Segment Open

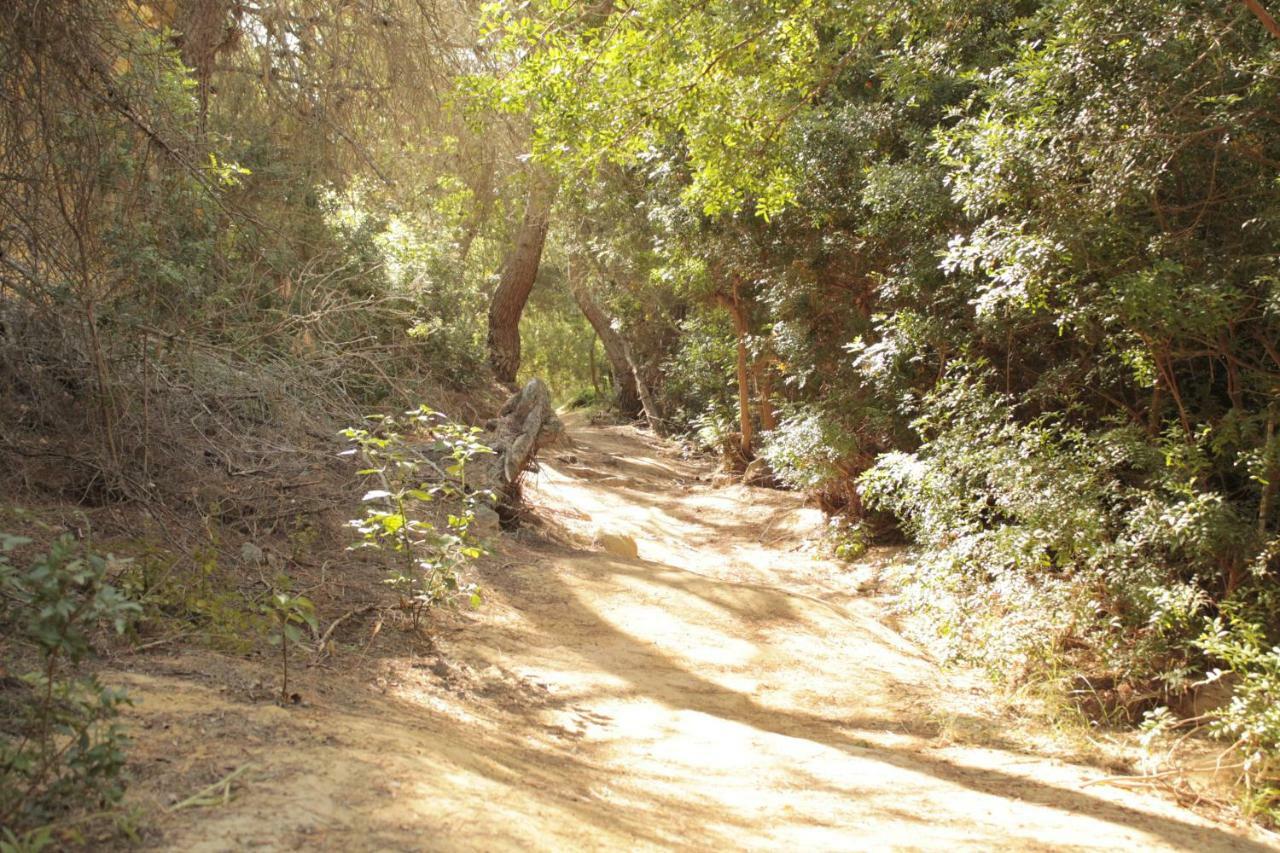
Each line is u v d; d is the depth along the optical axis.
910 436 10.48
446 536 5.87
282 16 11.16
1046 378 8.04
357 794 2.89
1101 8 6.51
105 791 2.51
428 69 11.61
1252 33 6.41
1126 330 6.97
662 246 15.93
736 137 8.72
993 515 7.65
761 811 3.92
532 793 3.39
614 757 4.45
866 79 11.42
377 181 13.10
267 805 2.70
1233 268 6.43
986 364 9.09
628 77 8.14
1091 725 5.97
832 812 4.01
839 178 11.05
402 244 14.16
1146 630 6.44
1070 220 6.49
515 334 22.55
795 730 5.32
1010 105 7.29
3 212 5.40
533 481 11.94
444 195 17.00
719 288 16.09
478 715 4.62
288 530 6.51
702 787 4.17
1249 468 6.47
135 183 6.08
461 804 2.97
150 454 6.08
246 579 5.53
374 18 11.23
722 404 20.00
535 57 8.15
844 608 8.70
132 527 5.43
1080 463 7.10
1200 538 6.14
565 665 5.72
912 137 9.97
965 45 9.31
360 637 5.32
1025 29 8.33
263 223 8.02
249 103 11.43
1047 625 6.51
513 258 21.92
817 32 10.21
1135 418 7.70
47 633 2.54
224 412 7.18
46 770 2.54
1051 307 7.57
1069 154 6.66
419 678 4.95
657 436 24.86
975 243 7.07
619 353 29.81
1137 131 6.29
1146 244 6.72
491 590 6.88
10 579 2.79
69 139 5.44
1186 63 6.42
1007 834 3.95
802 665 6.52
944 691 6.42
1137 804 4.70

Segment Closed

• _EXERCISE INSTRUCTIONS_: All lines from the one containing "817 32 10.21" down to the final line above are to be restated word for word; leave out the rest.

• _RESULT OF THE TASK_:
817 32 10.21
1135 418 7.70
47 633 2.54
224 412 7.18
46 770 2.54
1051 307 7.57
1069 154 6.66
419 678 4.95
657 436 24.86
975 243 7.07
619 353 29.81
1137 131 6.29
1146 244 6.72
491 590 6.88
10 579 2.79
69 139 5.44
1186 63 6.42
1007 834 3.95
802 665 6.52
944 691 6.42
1137 804 4.70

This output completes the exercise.